Just as in generator expressions, the state of the generator is preserved between partial iterations, but if we want a fresh copy of the generator we can simply call the function again.
Example: Prime Number Generator#
Here I’ll show my favorite example of a generator function: a function to generate an unbounded series of prime numbers.

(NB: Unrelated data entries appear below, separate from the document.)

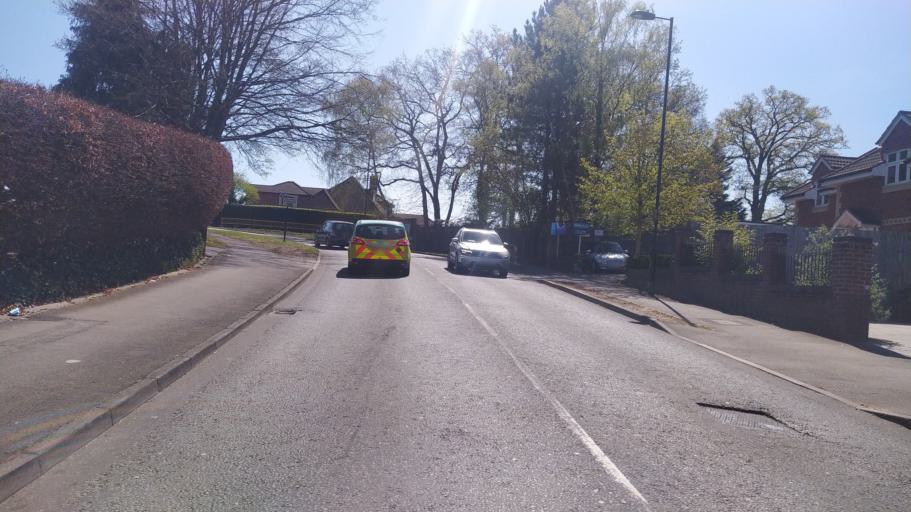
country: GB
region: England
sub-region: Southampton
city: Southampton
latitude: 50.9360
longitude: -1.4207
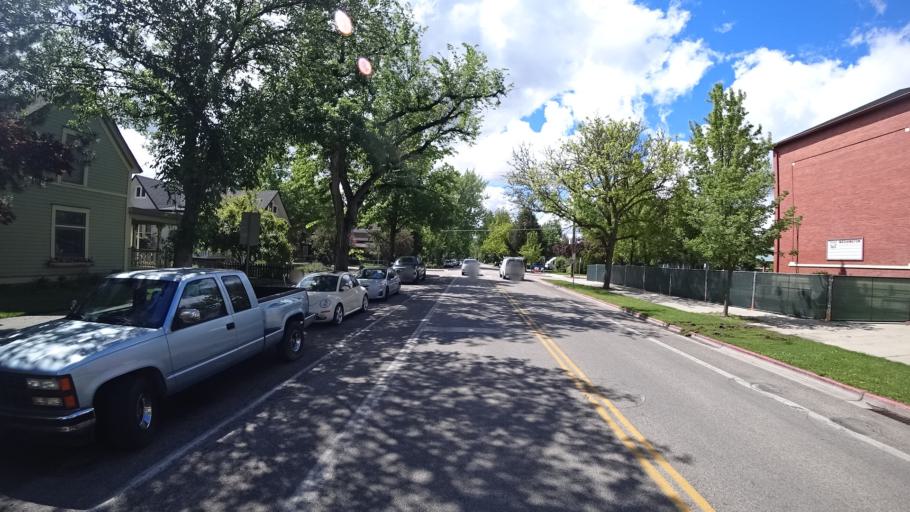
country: US
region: Idaho
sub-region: Ada County
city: Boise
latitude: 43.6323
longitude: -116.2058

A classic algorithm for this is the Sieve of Eratosthenes, which works something like this:
# Generate a list of candidates
L = [n for n in range(2, 40)]
print(L)
[2, 3, 4, 5, 6, 7, 8, 9, 10, 11, 12, 13, 14, 15, 16, 17, 18, 19, 20, 21, 22, 23, 24, 25, 26, 27, 28, 29, 30, 31, 32, 33, 34, 35, 36, 37, 38, 39]
# Remove all multiples of the first value
L = [n for n in L if n == L[0] or n % L[0] > 0]
print(L)
[2, 3, 5, 7, 9, 11, 13, 15, 17, 19, 21, 23, 25, 27, 29, 31, 33, 35, 37, 39]
# Remove all multiples of the second value
L = [n for n in L if n == L[1] or n % L[1] > 0]
print(L)
[2, 3, 5, 7, 11, 13, 17, 19, 23, 25, 29, 31, 35, 37]
# Remove all multiples of the third value
L = [n for n in L if n == L[2] or n % L[2] > 0]
print(L)
[2, 3, 5, 7, 11, 13, 17, 19, 23, 29, 31, 37]
If we repeat this procedure enough times on a large enough list, we can generate as many primes as we wish.
Let’s encapsulate this logic in a generator function:
def gen_primes(N):
"""Generate primes up to N"""
primes = set()
for n in range(2, N):
if all(n % p > 0 for p in primes):
primes.add(n)
yield n
print(*gen_primes(100))
2 3 5 7 11 13 17 19 23 29 31 37 41 43 47 53 59 61 67 71 73 79 83 89 97
That’s all there is to it! While this is certainly not the most computationally efficient implementation of the Sieve of Eratosthenes, it illustrates how convenient the generator function syntax can be for building more complicated sequences.